- [WORK REQUEST] Count the lines in the items below that contain the string "True", treating uppercase and lowercase as different, and reply with only the number.

- [SUPPLIED RECORDS]
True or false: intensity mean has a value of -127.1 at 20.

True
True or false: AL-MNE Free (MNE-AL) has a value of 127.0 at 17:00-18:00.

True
==
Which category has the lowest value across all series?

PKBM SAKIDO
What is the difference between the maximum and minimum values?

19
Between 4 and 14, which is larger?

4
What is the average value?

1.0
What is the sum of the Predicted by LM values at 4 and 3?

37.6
--
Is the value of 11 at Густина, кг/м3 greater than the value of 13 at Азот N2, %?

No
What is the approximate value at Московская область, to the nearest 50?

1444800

- [RESPONSE AREA] 4